Nei altari laterali della chiesa sono presenti due tele dell'inizio del Seicento. Tra queste spiccano la Circoncisione (1644) di Tommaso Gorini, pittore fiorentino ma influenzato dall'ambiente pisano di Paolo Guidotti, e la Vergine del Rosario (1619) di Domenico Nannoni, di chiara matrice fiorentina. Queste opere d'arte conferiscono alla Pieve di Sant'Eleuterio una grande importanza culturale.

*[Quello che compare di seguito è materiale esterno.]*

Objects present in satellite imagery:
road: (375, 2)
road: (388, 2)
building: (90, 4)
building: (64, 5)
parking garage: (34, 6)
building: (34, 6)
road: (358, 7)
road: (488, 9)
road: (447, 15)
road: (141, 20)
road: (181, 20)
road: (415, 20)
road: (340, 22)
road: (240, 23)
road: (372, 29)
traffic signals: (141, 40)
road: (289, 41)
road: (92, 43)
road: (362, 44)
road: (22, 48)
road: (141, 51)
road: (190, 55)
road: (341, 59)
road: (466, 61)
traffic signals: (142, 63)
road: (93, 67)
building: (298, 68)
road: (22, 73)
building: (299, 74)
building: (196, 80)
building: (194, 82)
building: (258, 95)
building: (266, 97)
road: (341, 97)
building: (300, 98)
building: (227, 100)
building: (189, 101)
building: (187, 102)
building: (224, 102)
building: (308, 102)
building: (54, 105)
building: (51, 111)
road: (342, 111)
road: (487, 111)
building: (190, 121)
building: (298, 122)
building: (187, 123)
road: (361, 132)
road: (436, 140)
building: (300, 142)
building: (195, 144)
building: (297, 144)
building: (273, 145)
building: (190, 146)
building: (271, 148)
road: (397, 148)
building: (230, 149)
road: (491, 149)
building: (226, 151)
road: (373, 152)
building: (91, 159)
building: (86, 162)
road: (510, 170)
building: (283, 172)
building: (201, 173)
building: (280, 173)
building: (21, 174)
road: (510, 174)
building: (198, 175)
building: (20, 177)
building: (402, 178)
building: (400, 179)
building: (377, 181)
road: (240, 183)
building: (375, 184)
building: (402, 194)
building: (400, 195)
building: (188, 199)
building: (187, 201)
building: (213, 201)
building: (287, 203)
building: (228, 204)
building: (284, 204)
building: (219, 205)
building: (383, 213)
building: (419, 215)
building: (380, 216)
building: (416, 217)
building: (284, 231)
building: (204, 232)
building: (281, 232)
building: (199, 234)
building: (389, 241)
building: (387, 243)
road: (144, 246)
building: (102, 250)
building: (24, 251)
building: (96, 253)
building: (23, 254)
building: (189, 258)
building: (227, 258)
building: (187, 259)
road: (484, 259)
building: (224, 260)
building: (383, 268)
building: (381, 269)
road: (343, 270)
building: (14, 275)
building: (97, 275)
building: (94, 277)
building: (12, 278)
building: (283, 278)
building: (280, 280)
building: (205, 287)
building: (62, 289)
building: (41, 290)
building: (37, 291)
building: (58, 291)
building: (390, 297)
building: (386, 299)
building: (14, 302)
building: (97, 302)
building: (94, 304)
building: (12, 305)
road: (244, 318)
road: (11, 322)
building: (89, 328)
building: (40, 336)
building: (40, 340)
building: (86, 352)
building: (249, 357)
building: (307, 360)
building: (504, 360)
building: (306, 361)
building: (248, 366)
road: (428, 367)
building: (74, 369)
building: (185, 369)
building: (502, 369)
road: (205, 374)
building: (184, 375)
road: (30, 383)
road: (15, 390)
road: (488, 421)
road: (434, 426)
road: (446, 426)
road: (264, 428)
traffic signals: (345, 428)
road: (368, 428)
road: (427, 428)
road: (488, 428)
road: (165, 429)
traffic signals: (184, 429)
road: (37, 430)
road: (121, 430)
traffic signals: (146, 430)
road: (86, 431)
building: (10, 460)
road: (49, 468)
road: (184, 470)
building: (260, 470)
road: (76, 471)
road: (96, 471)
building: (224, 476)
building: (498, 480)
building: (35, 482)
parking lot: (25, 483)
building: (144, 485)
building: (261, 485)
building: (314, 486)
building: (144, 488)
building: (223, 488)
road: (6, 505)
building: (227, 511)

All'interno della sagrestia della chiesa è conservata una tela raffigurante San Francesco di Bernardino Santini, commissionata nel 1633 all'artista aretino insieme ad un Sant'Eleuterio, purtroppo andato perduto. Queste opere si univano a un dipinto che rappresentava la Santissima Trinità del pittore montevarchino Michelangelo Vestrucci, eseguito nel 1618 e oggi custodito nei depositi della Soprintendenza di Arezzo.
La Pieve di Sant'Eleuterio è dunque un luogo ricco di storia e arte, che testimonia il passaggio dei secoli e delle diverse influenze artistiche che si sono susseguite nel corso dei secoli. La sua posizione nel comune di Castel-Focognano la rende un luogo di sosta ideale per coloro che desiderano immergersi nella bellezza dell'arte sacra e della tradizione culturale dell'Appennino toscano.